Os fãs da instrumental “Roboticist”, já lançada anteriormente, podem esperar sua presença no álbum, com alterações no arranjo. “A parte final da música agora é a parte do meio. E está soando incrível”, adiantou Cazares.

O disco também evidencia o esforço colaborativo da nova formação. “Milo escreveu uma boa parte das letras… Ricky Bonazza, nosso baixista, também ajuda bastante nas letras”, comentou.

“Definitivamente, esses três anos ajudaram Milo a entender ainda mais o Fear Factory e onde ele se encaixa na banda.”

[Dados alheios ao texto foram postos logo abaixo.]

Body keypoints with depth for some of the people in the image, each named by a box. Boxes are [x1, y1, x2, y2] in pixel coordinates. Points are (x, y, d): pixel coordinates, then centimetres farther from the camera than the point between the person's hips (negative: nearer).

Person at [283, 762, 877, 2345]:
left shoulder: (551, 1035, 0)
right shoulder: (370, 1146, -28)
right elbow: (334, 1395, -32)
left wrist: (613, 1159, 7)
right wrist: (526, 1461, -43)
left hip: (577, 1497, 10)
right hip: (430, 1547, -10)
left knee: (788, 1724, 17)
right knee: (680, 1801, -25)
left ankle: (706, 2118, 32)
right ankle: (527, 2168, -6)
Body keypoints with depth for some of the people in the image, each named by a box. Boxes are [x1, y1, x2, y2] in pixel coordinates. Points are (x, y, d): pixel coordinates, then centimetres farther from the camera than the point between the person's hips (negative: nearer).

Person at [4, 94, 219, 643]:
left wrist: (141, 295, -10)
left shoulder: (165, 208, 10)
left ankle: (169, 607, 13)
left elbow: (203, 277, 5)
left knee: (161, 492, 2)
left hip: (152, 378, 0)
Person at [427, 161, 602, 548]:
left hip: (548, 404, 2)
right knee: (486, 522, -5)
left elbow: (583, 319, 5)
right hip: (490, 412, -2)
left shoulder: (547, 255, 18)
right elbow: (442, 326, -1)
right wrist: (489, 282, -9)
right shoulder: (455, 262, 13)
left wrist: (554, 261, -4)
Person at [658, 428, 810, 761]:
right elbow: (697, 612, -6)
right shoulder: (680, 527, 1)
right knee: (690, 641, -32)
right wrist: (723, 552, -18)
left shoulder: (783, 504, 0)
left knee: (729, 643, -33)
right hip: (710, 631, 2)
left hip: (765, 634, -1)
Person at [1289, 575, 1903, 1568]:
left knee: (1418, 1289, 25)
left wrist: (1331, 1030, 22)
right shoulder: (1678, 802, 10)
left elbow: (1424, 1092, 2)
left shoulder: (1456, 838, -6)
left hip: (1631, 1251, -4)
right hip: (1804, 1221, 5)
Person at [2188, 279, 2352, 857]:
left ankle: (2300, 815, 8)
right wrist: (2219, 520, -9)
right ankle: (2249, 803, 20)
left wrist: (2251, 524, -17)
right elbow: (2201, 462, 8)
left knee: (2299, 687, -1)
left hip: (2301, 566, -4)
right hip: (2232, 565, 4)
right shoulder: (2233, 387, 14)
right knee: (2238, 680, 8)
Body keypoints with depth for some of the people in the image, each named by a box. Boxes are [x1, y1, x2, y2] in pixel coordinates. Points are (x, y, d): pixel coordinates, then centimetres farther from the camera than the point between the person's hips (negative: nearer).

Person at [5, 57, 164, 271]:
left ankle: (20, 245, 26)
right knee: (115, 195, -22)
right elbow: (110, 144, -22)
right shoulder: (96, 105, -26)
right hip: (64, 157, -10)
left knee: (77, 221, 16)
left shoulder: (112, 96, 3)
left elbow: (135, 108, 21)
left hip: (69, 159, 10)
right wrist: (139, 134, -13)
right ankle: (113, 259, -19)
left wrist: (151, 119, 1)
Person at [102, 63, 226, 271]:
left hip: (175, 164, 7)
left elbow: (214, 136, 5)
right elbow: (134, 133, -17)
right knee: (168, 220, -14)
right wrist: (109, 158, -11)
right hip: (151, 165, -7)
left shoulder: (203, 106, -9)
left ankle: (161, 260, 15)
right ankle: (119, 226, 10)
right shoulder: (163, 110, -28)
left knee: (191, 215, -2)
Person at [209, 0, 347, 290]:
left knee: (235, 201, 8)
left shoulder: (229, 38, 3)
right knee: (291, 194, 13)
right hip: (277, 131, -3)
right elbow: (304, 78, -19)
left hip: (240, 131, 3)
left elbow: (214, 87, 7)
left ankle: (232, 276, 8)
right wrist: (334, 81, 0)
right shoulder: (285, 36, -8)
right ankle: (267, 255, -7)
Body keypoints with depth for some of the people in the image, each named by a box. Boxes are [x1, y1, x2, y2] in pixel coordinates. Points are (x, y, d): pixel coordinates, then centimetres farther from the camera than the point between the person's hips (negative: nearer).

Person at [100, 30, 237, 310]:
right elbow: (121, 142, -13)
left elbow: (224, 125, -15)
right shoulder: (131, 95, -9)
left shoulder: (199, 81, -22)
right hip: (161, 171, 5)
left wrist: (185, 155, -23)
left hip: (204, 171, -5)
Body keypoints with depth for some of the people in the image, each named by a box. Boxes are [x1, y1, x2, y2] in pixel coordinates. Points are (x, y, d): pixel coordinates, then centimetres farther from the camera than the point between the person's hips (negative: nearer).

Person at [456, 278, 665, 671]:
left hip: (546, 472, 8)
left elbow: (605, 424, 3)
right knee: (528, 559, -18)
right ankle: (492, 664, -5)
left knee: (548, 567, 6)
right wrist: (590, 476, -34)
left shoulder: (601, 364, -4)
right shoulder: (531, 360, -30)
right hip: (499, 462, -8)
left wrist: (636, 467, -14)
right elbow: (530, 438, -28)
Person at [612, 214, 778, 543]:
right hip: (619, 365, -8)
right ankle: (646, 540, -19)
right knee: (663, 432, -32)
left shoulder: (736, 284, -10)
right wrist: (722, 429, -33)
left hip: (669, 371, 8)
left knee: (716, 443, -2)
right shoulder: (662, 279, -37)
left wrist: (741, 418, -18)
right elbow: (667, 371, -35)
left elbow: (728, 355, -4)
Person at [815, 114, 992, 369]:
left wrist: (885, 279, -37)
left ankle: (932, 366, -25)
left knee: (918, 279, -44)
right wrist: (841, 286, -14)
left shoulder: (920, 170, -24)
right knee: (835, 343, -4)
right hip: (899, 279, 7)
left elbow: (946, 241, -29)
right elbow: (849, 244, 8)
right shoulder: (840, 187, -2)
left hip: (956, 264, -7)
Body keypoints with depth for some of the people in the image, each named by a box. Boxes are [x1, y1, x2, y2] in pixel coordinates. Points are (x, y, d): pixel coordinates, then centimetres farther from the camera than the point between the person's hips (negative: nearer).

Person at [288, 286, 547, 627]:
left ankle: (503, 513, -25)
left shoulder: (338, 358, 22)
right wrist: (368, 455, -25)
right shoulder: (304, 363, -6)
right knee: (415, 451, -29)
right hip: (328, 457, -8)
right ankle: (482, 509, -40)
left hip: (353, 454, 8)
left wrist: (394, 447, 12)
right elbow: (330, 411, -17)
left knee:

Cazares ressaltou que o grupo levou tempo para desenvolver o novo material, garantindo qualidade — especialmente diante das altas expectativas em torno do primeiro lançamento do Fear Factory sem o vocalista original Burton C. Bell. “Queremos que seja foda, porque quando esse disco sair, será para sempre”, afirmou.

Silvestro também contribuiu musicalmente, compondo a faixa de encerramento, descrita por Cazares como um épico cinematográfico pós-humano na linha de “Expiration Date”, do álbum Genexus, de 2015.

“É como quando redescobriram o dinossauro e o trouxeram de volta. É mais ou menos onde estamos no final do disco… Milo praticamente fez tudo sozinho nessa música”, explicou.

Sobre os vocais, Cazares observou que Silvestro equilibra homenagem e inovação. “Há momentos em que ele soa muito parecido com o Burt, mas há outras partes em que ele traz algo completamente novo, o que adiciona uma nova energia às músicas… vocês vão perceber isso ao longo de todo o disco.”

Cazares concluiu elogiando o entendimento de Silvestro sobre o legado da banda.

“Ele respeita o passado… e ama tudo isso, então é natural que carregue muitos desses elementos dentro de si, porque foi com isso que ele aprendeu.”